You are viewing a plain text version of this content. The canonical link for it is here.
Posted to commits@druid.apache.org by GitBox <gi...@apache.org> on 2020/04/06 15:53:08 UTC
[GitHub] [druid] suneet-pit opened a new issue #9623: IllegalArgumentException: Can not deserialize while ingesting parquet file from hdfs

suneet-pit opened a new issue #9623: IllegalArgumentException: Can not deserialize while ingesting parquet file from hdfs
URL: https://github.com/apache/druid/issues/9623
 
 
   Trying to load the sample parquet data from HDFS to parquet but getting the illegal argument exeception:
   
   Can not deserialize Class com.fasterxml.jackson.annotation.JsonTypeInfo (of type annotation) as a Bean
   
   **2020-04-06T14:55:42,404 INFO [task-runner-0-priority-0] org.apache.hadoop.mapreduce.Job - Task Id : attempt_1584920897538_0110_m_000000_2, Status : FAILED
   Error: java.lang.IllegalArgumentException: Can not deserialize Class com.fasterxml.jackson.annotation.JsonTypeInfo (of type annotation) as a Bean
   	at com.fasterxml.jackson.databind.ObjectMapper._convert(ObjectMapper.java:2774)

# TASK REQUIREMENTS:
1 – Answer these questions about the Druid issue post:
(a) Which user opened issue #9623?
(b) On what date was the issue posted to the mailing list?
(c) What status is reported for the task attempt in the log line?
2 – Translate this sentence from the Druid issue post into Spanish: "You are viewing a plain text version of this content."
3 – Continue the Druid issue post about the parquet ingestion error from its last line.
The data that comes after this text has no connection to it.

# INFORMATION SHOWN:
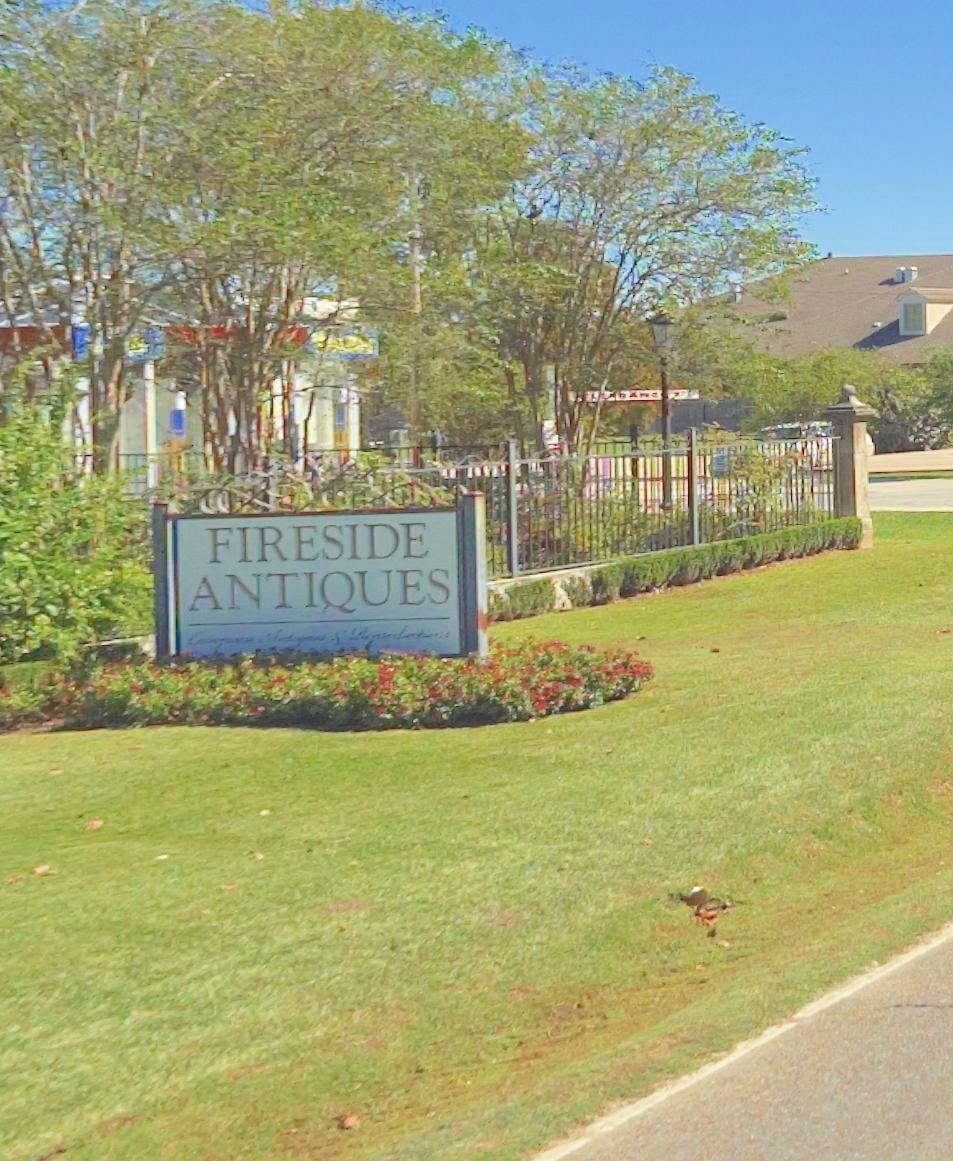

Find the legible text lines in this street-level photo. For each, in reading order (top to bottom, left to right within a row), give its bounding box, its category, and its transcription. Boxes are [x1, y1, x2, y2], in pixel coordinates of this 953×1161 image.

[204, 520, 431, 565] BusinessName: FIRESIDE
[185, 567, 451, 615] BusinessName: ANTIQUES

# OUTPUTS IN ORDER:
1 –
(a) suneet-pit
(b) 2020/04/06
(c) FAILED

2 – Está viendo una versión en texto plano de este contenido.

3 –
   	at com.fasterxml.jackson.databind.ObjectMapper.convertValue(ObjectMapper.java:2700)**
   
   Version : druid-api-0.13.0-incubating
   
   druid-parquet-extensions-0.12.3.jar, is being used
   
   Sample parquet data:
   
   2019-04-03 12:00:00,"druid","test_POC"
   
   IngestionSpec used 
   {
     "type" : "index_hadoop",
     "spec" : {
        "ioConfig" : {
         "type" : "hadoop",
         "inputSpec" : {
           "type" : "static",
           "inputFormat": "io.druid.data.input.parquet.DruidParquetInputFormat",
           "paths" : "hdfs://druid-m:8020/data/testoutput_parquet/part-00000-565e5f99-fa33-41e0-9b99-855323b05a76-c000.parquet"
         }
       },
       "dataSchema" : {
         "dataSource" : "sample_data",
         "parser" : {
           "type" : "parquet",
           "parseSpec" : {
             "format" : "parquet",
             "dimensionsSpec" : {
               "dimensions" : []
             },
             "columns" : ["date_ts","name","project"],
             "timestampSpec" : {
               "format" : "auto",
               "column" : "date_ts"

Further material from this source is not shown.